House - 16th/17th century, Turkenagh, Co. Clare
Co. Clare |
House
In the townland of Turkenagh in County Clare, the remains of a house dating to the sixteenth or seventeenth century survive as a quiet reminder that not all significant structures from this period were fortified tower-houses or great ecclesiastical buildings.
Domestic architecture of this era rarely survives in rural Ireland with any clarity, which makes even fragmentary evidence of an ordinary house from the 1500s or 1600s worth pausing over. Most buildings of comparable age and modest status have long since been absorbed into later farmsteads, collapsed entirely, or left so little trace that they go unrecorded. That something identifiable remains here at all is, in its own understated way, unusual.

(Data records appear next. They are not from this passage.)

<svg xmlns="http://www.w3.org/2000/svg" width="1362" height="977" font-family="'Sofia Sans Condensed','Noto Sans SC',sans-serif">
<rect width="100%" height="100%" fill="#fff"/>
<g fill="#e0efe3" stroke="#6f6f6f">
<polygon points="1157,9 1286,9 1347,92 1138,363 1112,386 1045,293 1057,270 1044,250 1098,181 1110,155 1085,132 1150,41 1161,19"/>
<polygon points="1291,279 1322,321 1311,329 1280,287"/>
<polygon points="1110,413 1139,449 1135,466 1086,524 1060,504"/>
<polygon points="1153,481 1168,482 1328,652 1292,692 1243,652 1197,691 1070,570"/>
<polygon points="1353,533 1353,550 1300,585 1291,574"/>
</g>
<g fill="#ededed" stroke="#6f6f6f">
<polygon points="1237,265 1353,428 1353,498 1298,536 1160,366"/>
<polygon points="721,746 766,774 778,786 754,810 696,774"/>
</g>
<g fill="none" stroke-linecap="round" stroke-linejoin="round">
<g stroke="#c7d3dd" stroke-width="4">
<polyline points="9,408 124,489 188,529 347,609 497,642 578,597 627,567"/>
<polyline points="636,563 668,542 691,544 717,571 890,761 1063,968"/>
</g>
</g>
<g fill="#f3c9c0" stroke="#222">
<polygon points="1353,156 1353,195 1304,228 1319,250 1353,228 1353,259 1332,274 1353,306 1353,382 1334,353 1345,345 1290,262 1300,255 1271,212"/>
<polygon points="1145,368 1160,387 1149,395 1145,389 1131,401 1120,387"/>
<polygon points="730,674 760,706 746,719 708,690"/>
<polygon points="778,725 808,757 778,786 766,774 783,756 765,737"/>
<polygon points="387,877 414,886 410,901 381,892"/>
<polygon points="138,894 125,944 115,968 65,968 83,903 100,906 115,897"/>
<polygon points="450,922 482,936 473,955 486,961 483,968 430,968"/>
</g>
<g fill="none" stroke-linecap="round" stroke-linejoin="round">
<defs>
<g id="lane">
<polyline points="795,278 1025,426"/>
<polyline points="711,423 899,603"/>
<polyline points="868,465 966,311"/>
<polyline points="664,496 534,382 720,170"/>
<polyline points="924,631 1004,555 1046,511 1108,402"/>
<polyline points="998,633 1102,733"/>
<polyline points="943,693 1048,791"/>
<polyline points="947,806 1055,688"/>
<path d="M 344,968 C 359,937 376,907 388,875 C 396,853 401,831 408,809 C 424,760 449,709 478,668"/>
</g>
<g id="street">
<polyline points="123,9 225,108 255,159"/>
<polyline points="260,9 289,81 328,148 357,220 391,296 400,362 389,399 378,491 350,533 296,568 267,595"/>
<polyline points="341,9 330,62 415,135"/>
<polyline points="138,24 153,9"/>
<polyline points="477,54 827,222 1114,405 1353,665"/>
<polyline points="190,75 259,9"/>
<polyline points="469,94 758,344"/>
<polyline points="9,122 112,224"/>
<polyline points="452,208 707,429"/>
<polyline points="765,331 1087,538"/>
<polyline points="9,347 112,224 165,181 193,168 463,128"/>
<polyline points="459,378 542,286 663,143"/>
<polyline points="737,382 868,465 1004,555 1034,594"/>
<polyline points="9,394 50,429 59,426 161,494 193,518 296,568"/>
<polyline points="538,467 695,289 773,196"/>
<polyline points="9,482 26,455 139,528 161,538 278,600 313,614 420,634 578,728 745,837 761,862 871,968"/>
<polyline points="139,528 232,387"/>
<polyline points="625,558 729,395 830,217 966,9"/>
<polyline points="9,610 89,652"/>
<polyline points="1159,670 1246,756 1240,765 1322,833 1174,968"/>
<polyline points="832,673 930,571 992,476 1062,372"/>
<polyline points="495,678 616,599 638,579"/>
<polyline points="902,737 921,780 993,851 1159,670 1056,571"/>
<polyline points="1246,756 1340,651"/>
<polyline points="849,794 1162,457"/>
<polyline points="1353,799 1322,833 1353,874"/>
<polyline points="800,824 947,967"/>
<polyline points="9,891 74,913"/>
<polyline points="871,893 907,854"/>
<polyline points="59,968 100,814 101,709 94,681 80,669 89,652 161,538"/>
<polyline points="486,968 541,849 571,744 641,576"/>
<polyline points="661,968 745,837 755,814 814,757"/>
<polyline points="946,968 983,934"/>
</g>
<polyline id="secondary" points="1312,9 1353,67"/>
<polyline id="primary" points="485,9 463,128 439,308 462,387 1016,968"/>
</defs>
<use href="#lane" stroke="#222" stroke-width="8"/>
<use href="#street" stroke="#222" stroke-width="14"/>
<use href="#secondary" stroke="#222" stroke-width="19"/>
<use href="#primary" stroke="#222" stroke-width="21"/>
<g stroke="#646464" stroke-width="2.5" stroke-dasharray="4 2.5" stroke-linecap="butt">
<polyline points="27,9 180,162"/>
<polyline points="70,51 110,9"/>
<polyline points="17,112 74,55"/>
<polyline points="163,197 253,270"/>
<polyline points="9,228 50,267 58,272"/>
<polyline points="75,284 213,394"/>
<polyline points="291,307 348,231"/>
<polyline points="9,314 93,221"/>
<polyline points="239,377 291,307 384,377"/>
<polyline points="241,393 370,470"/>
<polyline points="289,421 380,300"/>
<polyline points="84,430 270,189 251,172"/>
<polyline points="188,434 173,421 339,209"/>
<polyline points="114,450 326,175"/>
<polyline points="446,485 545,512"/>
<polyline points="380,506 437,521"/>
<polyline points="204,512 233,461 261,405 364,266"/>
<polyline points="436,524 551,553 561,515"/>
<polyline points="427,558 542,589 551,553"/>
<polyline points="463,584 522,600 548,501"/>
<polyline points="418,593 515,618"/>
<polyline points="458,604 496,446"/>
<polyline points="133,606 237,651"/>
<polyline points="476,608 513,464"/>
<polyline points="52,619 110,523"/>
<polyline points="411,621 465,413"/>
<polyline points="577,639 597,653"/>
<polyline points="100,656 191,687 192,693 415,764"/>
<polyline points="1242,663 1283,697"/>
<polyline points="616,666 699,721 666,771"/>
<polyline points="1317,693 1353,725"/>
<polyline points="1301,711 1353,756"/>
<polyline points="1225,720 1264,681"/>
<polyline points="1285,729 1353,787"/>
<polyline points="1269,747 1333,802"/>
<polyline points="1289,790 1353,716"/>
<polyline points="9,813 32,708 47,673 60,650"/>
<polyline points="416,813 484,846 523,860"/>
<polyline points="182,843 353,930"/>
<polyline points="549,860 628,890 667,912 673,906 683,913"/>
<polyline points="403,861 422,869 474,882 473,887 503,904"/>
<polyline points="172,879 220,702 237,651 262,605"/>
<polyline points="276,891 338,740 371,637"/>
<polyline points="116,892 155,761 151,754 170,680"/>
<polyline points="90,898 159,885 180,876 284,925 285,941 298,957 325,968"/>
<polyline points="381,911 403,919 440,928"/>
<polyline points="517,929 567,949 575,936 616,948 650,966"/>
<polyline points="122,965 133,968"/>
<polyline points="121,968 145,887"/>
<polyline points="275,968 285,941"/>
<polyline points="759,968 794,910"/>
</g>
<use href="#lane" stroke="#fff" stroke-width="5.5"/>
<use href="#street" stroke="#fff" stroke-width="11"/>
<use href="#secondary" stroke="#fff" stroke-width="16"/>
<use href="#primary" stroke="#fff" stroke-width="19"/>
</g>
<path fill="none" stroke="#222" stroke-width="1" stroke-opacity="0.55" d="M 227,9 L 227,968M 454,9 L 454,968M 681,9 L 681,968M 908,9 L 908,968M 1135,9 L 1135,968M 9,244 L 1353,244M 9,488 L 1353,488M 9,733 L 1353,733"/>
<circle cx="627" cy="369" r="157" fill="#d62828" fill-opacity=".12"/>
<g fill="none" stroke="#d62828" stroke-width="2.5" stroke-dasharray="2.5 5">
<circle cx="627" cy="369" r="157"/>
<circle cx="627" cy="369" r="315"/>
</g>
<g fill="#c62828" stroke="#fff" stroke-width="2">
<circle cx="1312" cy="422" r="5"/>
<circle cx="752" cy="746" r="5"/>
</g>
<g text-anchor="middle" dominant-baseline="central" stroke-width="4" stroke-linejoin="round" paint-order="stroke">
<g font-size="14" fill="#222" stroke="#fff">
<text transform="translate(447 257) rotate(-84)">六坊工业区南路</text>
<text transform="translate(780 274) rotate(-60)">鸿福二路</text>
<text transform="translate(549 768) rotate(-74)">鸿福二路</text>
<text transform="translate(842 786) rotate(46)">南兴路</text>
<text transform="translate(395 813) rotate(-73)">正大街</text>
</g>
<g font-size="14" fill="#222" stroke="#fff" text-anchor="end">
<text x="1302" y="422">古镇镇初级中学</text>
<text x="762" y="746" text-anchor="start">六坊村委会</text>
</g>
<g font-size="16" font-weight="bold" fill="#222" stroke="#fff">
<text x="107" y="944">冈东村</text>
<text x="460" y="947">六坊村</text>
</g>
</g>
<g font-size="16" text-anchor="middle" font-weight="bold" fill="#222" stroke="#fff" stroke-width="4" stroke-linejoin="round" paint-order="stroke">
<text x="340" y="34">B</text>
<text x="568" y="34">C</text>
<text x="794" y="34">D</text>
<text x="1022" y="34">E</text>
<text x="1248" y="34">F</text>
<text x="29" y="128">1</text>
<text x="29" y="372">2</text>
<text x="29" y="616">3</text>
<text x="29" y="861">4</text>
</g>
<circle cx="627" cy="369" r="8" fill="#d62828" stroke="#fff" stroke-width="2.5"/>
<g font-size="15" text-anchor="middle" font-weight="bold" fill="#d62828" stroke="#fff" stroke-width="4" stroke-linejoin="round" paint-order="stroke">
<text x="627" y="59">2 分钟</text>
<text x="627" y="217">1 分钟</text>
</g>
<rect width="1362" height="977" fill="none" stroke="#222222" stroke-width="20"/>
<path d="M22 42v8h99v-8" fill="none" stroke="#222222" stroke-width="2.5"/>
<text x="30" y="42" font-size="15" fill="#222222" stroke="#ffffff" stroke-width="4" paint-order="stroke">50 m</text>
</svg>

The house is noted in research compiled by Risteárd Ua Cróinín and Martin Breen in their unpublished survey of the castles and tower-houses of County Clare, a county whose history during this period was shaped by the territorial rivalries of Gaelic lordships and the slow, uneven pressures of Tudor administration. The sixteenth and seventeenth centuries in Clare saw considerable upheaval in land ownership and settlement patterns, and vernacular houses of this kind, built outside the grander tradition of the tower-house, reflect the lives of those who inhabited the landscape at a different social register. Tower-houses, the compact fortified residences common across late medieval Ireland, tend to dominate the archaeological record for this period, which means that plainer domestic structures are comparatively poorly understood and often overlooked in favour of more obviously dramatic survivals.